Thinking Outside the Lunchbox

Katherine Shamraj ’98

Thinking Outside the Lunchbox

“I’m about the most nonlinear entrepreneur you can imagine,” says Katherine Shamraj ’98, CEO of Sproot, a company she cofounded in 2012, which delivers healthy lunches to kids in Boston-area preschools and daycare centers. She was working in fast-developing Abu Dhabi from 2007 to 2011, consulting on how to bring more efficiency to the government. Katherine started thinking there had to be a better way to “generate economic growth that’s not wasteful and that benefits more than just the bottom line.” Then she read an article, “Creating Shared Value,” in the January 2011 Harvard Business Review, which suggests, “companies are widely perceived to be prospering at the expense of the broader community” and “missing customer needs,” among other blunders that limit their own success and longevity. It struck a chord with Katherine.

Katherine returned to Boston and entered MIT’s Sloan Fellows Program in Innovation and Global Leadership, still unsure of what would follow.
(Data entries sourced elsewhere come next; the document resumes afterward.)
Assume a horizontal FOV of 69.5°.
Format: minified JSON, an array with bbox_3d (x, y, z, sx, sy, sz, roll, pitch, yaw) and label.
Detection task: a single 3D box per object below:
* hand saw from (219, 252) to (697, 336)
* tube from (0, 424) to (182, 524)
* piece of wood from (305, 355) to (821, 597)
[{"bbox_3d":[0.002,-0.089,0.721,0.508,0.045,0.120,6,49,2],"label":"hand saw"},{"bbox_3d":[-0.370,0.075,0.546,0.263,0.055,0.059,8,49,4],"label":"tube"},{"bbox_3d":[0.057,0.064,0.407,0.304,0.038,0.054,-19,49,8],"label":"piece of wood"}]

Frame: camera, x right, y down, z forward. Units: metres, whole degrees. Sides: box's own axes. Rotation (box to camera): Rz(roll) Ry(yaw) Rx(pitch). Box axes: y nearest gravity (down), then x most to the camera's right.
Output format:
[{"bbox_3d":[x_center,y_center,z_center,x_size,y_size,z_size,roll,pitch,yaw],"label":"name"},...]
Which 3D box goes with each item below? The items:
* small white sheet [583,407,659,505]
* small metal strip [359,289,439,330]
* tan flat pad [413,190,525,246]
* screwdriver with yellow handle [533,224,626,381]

A foodie at heart, however, she figured her next step would be something gastronomic. Her path became equally about women in business. She asked herself where there was market opportunity and where she might have the most impact. She also recalled that in business school, which was only about 20 percent women, “the women speakers who had achieved great things were also in a minority, and they said, ‘I had supportive husbands.’” This didn’t sit well with Katherine. Ultimately, she wanted to help women who want the best for their careers and for their families achieve just that. With Sproot, she takes the daily hassle of choosing and making kids’ lunches off parents’ plates.
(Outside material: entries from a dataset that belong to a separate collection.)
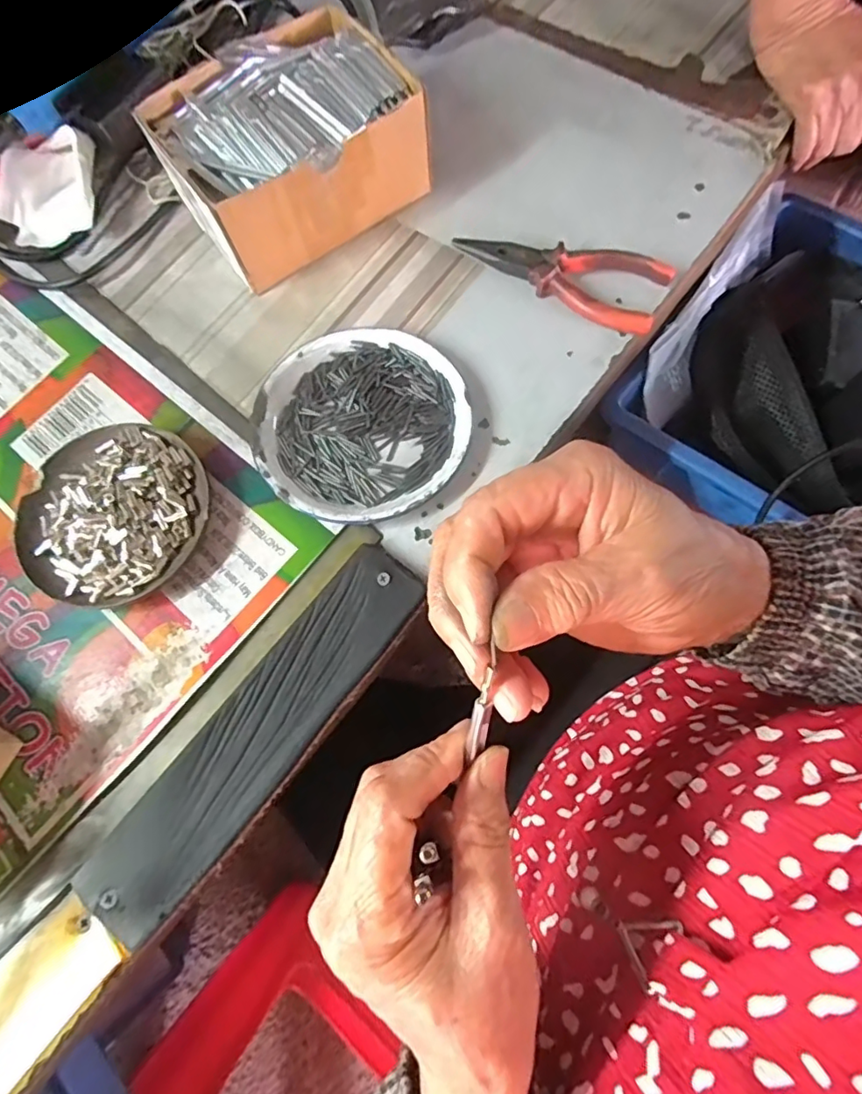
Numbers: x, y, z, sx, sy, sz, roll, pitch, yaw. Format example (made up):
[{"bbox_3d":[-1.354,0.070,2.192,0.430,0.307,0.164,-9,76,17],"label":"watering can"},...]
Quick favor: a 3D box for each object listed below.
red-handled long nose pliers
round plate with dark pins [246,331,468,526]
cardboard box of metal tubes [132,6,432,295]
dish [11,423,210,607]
[{"bbox_3d":[0.090,-0.193,0.378,0.144,0.017,0.054,30,77,11],"label":"red-handled long nose pliers"},{"bbox_3d":[-0.043,-0.079,0.349,0.131,0.016,0.131,-1,73,2],"label":"round plate with dark pins"},{"bbox_3d":[-0.100,-0.279,0.388,0.163,0.068,0.127,-35,75,-8],"label":"cardboard box of metal tubes"},{"bbox_3d":[-0.192,-0.023,0.334,0.109,0.027,0.111,-1,73,2],"label":"dish"}]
Helping working parents is only half of Sproot’s mission. The complementary part aims to influence what kids eat. “Your flavor preferences are actually mostly established before age 5,” Katherine says. “So it really matters what you’re feeding children at that age.” With Katherine’s love of cooking and the help of a staff nutritionist, Sproot delivers tasty, fresh, minimally processed meals that are as locally sourced as possible and attractively packaged in reusable animal-shaped tins.
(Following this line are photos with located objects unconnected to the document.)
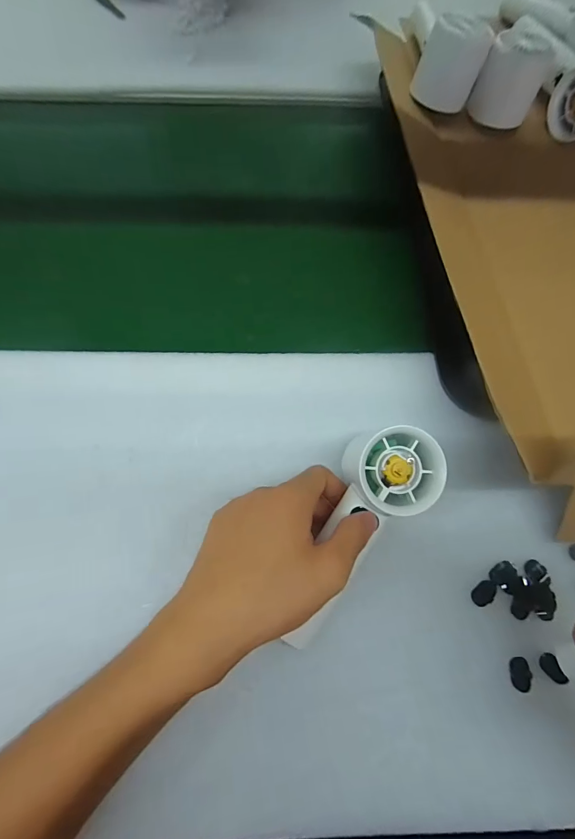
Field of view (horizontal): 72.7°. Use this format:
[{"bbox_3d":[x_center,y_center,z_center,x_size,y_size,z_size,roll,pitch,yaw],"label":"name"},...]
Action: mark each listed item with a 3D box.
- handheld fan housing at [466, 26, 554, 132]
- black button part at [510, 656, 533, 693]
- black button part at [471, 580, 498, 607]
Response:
[{"bbox_3d":[0.203,-0.311,0.361,0.043,0.061,0.045,1,71,-2],"label":"handheld fan housing"},{"bbox_3d":[0.155,0.170,0.260,0.014,0.004,0.020,-7,71,-4],"label":"black button part"},{"bbox_3d":[0.140,0.123,0.276,0.019,0.004,0.013,-37,76,-13],"label":"black button part"}]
Now almost two years into delivering lunches, Katherine hopes to expand Sproot from an individual client base to also include direct-to-school contracts, as well as offering take-home dinners for families, cooking classes, and wellness events. “We want to continue doing individual lunches because it’s a huge need for parents. Getting a contract with a school would really help us as a business, though,” she says. The Sproot website has grown, too, with a blog, recipes, food news, and nutrition information. The positive feedback from families who love Sproot’s lunches makes all the hard work worthwhile. Katherine is thankful for the trust parents have given her and her budding company: “It’s hard to let go of having control of what your kids are eating; it takes a certain level of humility and reason.”